According to Moon, “negative information” about a person’s financial transactions is the most critical type of data when evaluating a person’s credibility in terms of finance. Negative information refers to records of delinquency on credit cards or defaults on loans.
“It is impossible to invent an accurate credit evaluation system using SNS information,” Moon said. “But if they add such information to existing credit information that has already been accumulated for a long time, it could help to improve accuracy.”
Big data analysis would help divide existing credit levels into more classes, some critics say.
“Among those who have a credit level of six under the current system, the delinquency or default ratios differ from person to person,” Seo Byung-ho, research fellow at the Korea Institute of Finance, said.
“In the same level, there are some who faithfully pay utility bills or phone bills, and some are less financially stable. It is unfair to apply the same high interest rate.
“If the Internet banks create a more detailed credit assessment system, about 10 million people who don’t have credit levels and those who have levels below five will benefit a lot,” Seo said. “That could breathe life into the financial market, too.”
The Financial Services Commission (FSC), the nation’s top financial regulator, also expects the lending market to grow as it embraces low credit level holders.
“There will be high demand for 10 percent loans among consumers who are not qualified by major banks but cannot afford 20 to 30 percent loans by savings banks,” an FSC official said.
According to the NICE Information Service, one of the three largest credit evaluators in the country, there are 16.76 million Koreans with credit levels of five or lower as of September, accounting for 38 percent of total financial consumers (43.93 million).
The four largest commercial banks - Shinhan Bank, KEB Hana Bank, KB Kookmin Bank and Woori Bank - publicly say they offer 5 to 12 percent interest rates for those with levels of five or lower.
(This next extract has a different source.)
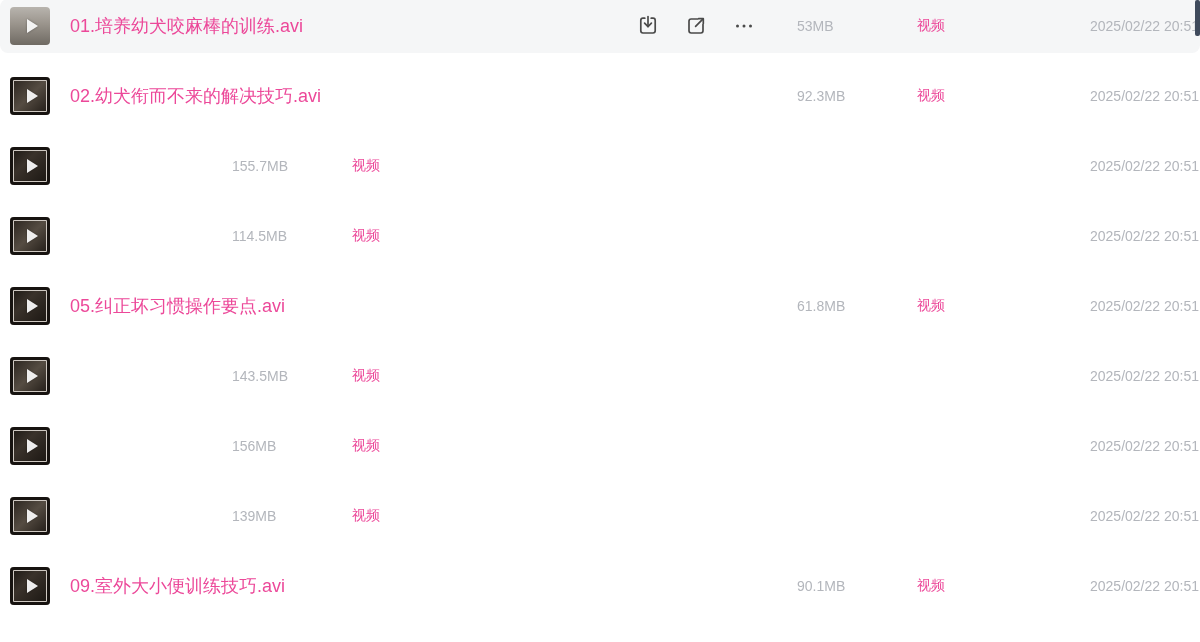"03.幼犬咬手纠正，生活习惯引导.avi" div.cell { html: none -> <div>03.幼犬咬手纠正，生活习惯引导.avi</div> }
But in many cases, commercial banks simply decline loans. These banks allow loans at rates 5 percent or lower for people with credit levels of four or higher.
Unlike the government’s positive perspective, some are skeptical of the growth of mid-rate loans. Considering high delinquency ratios of 12 to 37 percent of people with credit level nine and 10, the new Internet banks are also unlikely to approve loans for them. There are about 18.8 million.
The government has classified them as being subject to state-run microfinance programs. Excluding this group, there are 14.88 million in between levels five and eight.
“Success of the web banks will be determined by the creation of an accurate and sophisticated credit rating system that can discover healthy customers,” an official at the Industrial Bank of Korea said.
“Their efforts will stimulate brick-and-mortar banks’ innovation capabilities, making us change ourselves. But I doubt that the web banks will be able to lead the entire banking industry.”
An executive at the Korea Credit Bureau, another credit rating company, said, “In the U.S., the home of Internet banks, they are applying information on SNS to assess credit only in certain cases.
“It is important to gather trusted information, such as phone and power bills, to prevent delinquency or defaults.”